Domestic violence. Another popular case deals with victims of rape and domestic abuse. These cases appear in different forms, but all of them operate on the notion that women who are abused are mentally ill. These cases suggest that rape and domestic abuse are prevalent, widespread societal problems; that the majority of the victims are vulnerable to mental health problems, and that the current system does not provide the quality or quantity of care needed to address their problems. One common domestic violence plan calls for the establishment of non-traditional mental health treatment programs that are tailored to the needs of battered women, to be administered through Medicaid. As a result of these programs, the case claims not only that the sufferings of a significant number of women will be assuaged, but hat women will have a support network allowing them to avoid future violence before it occurs and have their abusive husbands incarcerated.
This plan is narrow in its focus and amazingly ambitious in its Solvency claims. It is not Topical. The most obvious Topicality problem faced by the plan is that it addresses the needs of a very small segment of society. According to the case the problem is significant enough to merit attention because:
Between 18 and 30 percent of all women in the U.S. are abused each year.
According to the Surgeon General, every five years domestic violence claims as many lives as did the Vietnam War.
The incidence of rape and domestic violence is increasing.
In each case, the impact of domestic violence is overstated and misleading.
The idea that 30 percent of American women are abused was based on a very small survey of one emergency room. The actual number is significantly lower.
Domestic violence does not kill more women than the number of soldiers killed in Vietnam. There were 55,000 Americans killed in the Vietnam War. According to the FBI, 1,500 women are killed annually by their male companions, bringing the average five-year total to between 7,000 and 8,000 women.
The incidence of domestic violence is decreasing at a rapid pace. According to the Justice Department, rape is down in the U.S. by 30 percent and assault is down by 14 percent.

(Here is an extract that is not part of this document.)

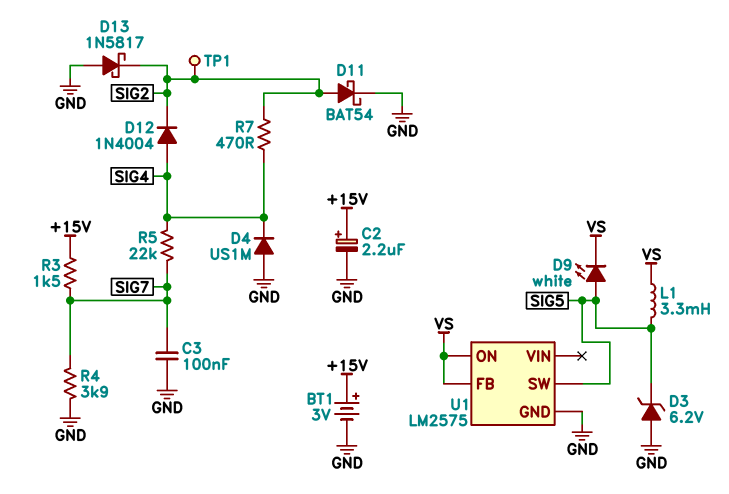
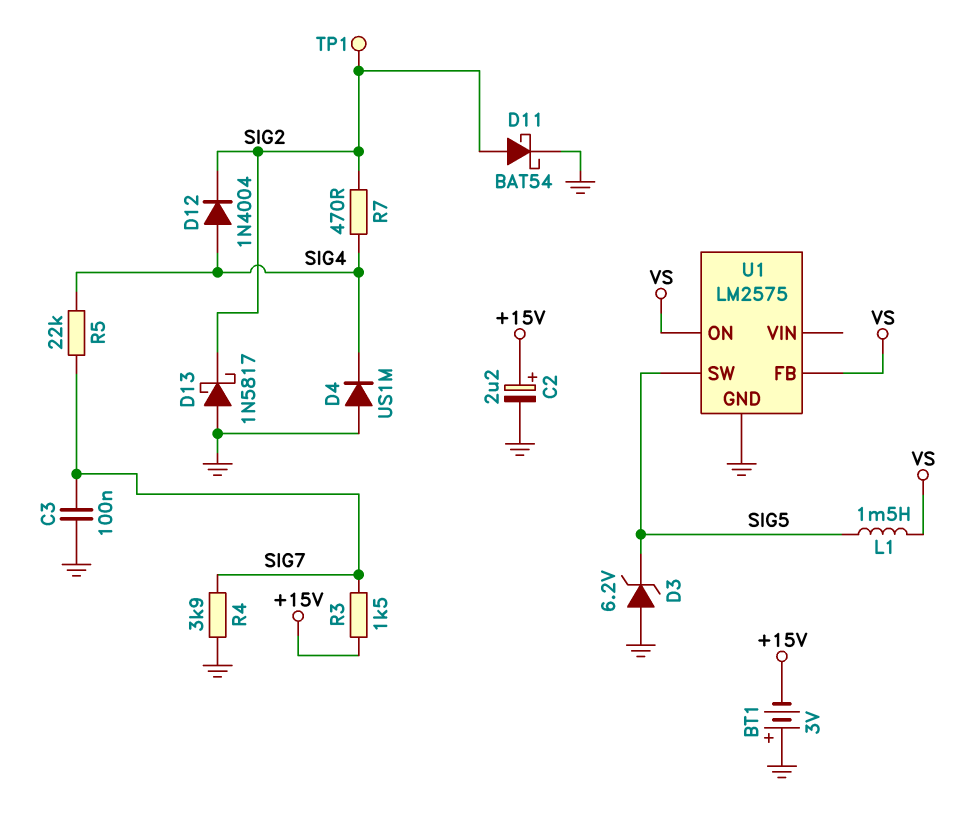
BT1: 3V (plus +15V, minus GND) -> 3V (plus GND, minus +15V)
D9: LED white (A SIG5, K VS) -> none
L1: 3.3mH (SIG5, VS) -> 1.5mH (SIG5, VS)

Because of its narrow focus, the Affirmative is implicitly arguing that some people's mental health problems - those of battered women - are more important than others'. The resolution calls for a substantial increase in services for mental health care. Each year, an estimated 56 million Americans - one in five people - experience diagnosable mental disorders. Why should we believe that the mental problems of 1,500 battered women are more important than the very real problems faced by the rest of the mentally ill population?